## Textabschnitt
- - -

Es sind nicht mehr viele, die den Zug nach Westen nehmen. Tausende am Tag waren es zu Beginn des Krieges. 200 werden es heute sein. An manchen Tagen sind es nur zwei Dutzend. Die meisten, die bisher nicht geflohen sind, haben sich entschieden auszuharren. Doch immer wenn im Donbass eine neue Siedlung in Reichweite der russischen Artillerie kommt, steigen die Zahlen am Bahnhof Pokrowsk wieder. Wegen des Vorrückens der Russen musste der Evakuierungsbahnhof schon dreimal weiter ins Landesinnere verlegt werden. Bis Anfang April fuhren die Züge noch von Kramatorsk ab, wo 59 Menschen starben, als der Bahnhof am 8. April mit Streumunition bombardiert wurde. Der Bahnvorstand entschied, die Evakuierungszüge von nun in Losowa starten zu lassen. Tage später geriet auch dort der Bahnhof unter Beschuss – ein Angriff, der angeblich einem Zug galt, der Panzer geladen hatte. Wieder wurden die Evakuierungen verlegt, nach Pokrowsk, das inzwischen auch schon mehrfach bombardiert wurde.
Der Bahnhofsdirektor Dmitri Wakulenko schaut noch ein letztes Mal den Zug hinauf und hinunter und will gerade mit der Pfeife das Signal zur Abfahrt geben, als jemand brüllt: "Wartet!" Ein Minivan hat es eben erst auf den Bahnsteig geschafft. Eine britische Freiwilligen-Organisation. Sie bringen Insassen einer Psychiatrie. Die Patienten liegen auf Tragen, sitzen in Rollstühlen, werden in großer Hektik in den ersten Waggon hineingewuchtet. "Ich mache es für Gott", sagt ein Texaner mit Cowboyhut, der die Kranken begleitet hat. Er beginnt zu weinen, als seine Schützlinge im Zug untergebracht sind. Der Bahnhofsdirektor Wakulenko gibt jetzt endgültig das Signal, ein langer Pfiff, der Zug fährt an.

- - -

## Untersuchte Daten
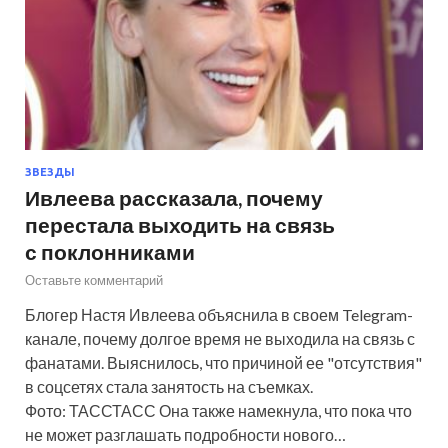
ЗВЕЗДЫ
Ивлеева рассказала, почему
перестала выходить на связь
с поклонниками
Оставьте комментарий
Блогер Настя Ивлеева объяснила в своем Telegram-
канале, почему долгое время не выходила на связь с
фанатами. Выяснилось, что причиной ее "отсутствия"
в соцсетях стала занятость на съемках.
Фото: ТАССТАСС Она также намекнула, что пока что
не может разглашать подробности нового…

- - -

Bitte zitiere aus dem Text über die Evakuierungszüge im Donbass wörtlich den Abschnitt von "Der Bahnhofsdirektor Dmitri" bis einschließlich "Zug fährt an.".

## Lösung
Der Bahnhofsdirektor Dmitri Wakulenko schaut noch ein letztes Mal den Zug hinauf und hinunter und will gerade mit der Pfeife das Signal zur Abfahrt geben, als jemand brüllt: "Wartet!" Ein Minivan hat es eben erst auf den Bahnsteig geschafft. Eine britische Freiwilligen-Organisation. Sie bringen Insassen einer Psychiatrie. Die Patienten liegen auf Tragen, sitzen in Rollstühlen, werden in großer Hektik in den ersten Waggon hineingewuchtet. "Ich mache es für Gott", sagt ein Texaner mit Cowboyhut, der die Kranken begleitet hat. Er beginnt zu weinen, als seine Schützlinge im Zug untergebracht sind. Der Bahnhofsdirektor Wakulenko gibt jetzt endgültig das Signal, ein langer Pfiff, der Zug fährt an.